While the US leads the world in the adoption of automated investment services with almost a quarter of active online investors using the services, Australians have proven to be much more reluctant to use the technology with only seven per cent using robo-advice services in some shape or form.

According to researcher Investment Trends, which conducted a global survey of almost 20,000 investors across the globe, the US leads the way with 23 per cent using robo-services, with the UK following on 13 per cent adoption.

Singapore has an adoption rate of nine per cent, while Australia languishes on seven per cent according to the Investment Trends Robo-advice Report.
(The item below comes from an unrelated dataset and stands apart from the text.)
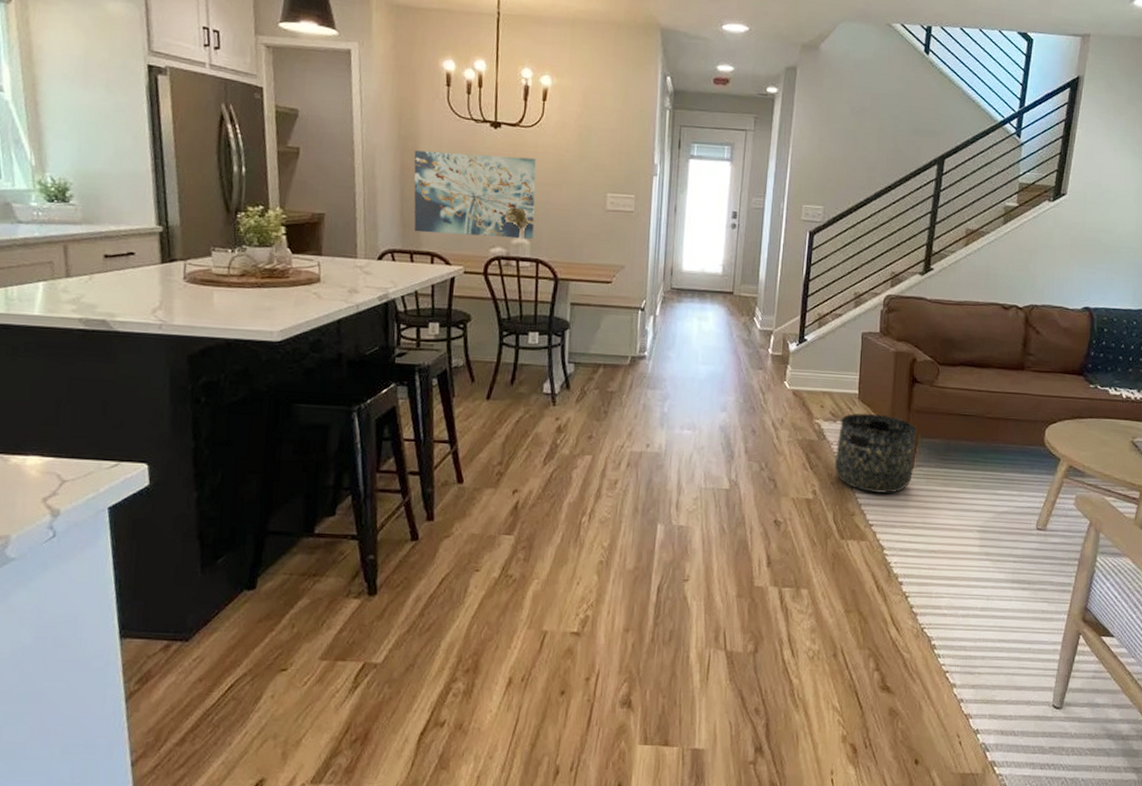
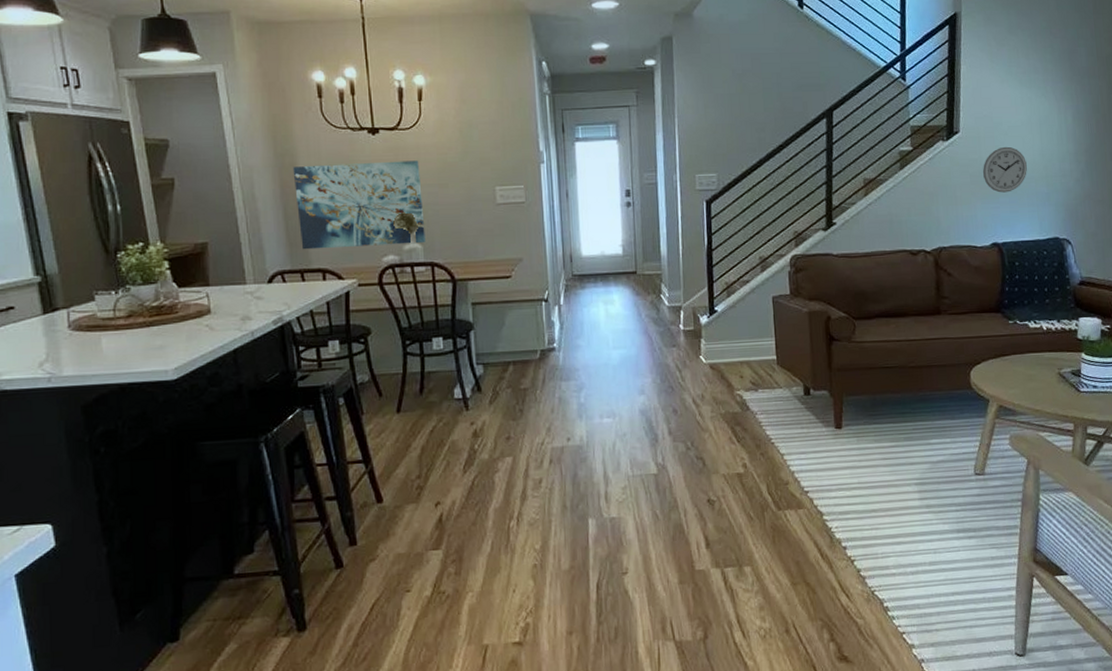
basket: present [835,413,917,494] -> none [761,377,843,459]
wall clock: none [1084,214,1129,260] -> present [982,146,1027,193]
““The US robo-advice market leads in adoption levels and range of offerings,” comments Recep Peker, research director at Investment Trends. “But US robo-advice providers have not stood still as they continue refining their offerings – specialist fintech providers are getting better at being banks, while the established wealth brands are getting better at becoming fintech firms.”

The size of the US market has contributed to s significantly better funded and mature invest-tech market than ours, Peker explains.

“Powerhouses like Vanguard, Schwab, E*TRADE, and Fidelity already have well established in-house automated investment services, but continue to compete intensely on price and mobile platform improvements, while fintechs like Betterment, Wealthfront and Stash are intent on being a one-stop-shop for investors’ savings, investing and transacting needs.”

As with anything, he says, the ability to demonstrate value to the market has been key.

“While collective primary online investor relationships in the US market are evenly split between the established wealth brands and fintechs, the common recipe for success among all successful robo-advice providers is their ability to deliver a diversified portfolio and demonstrate tangible time and cost savings to their customers,” Peker says.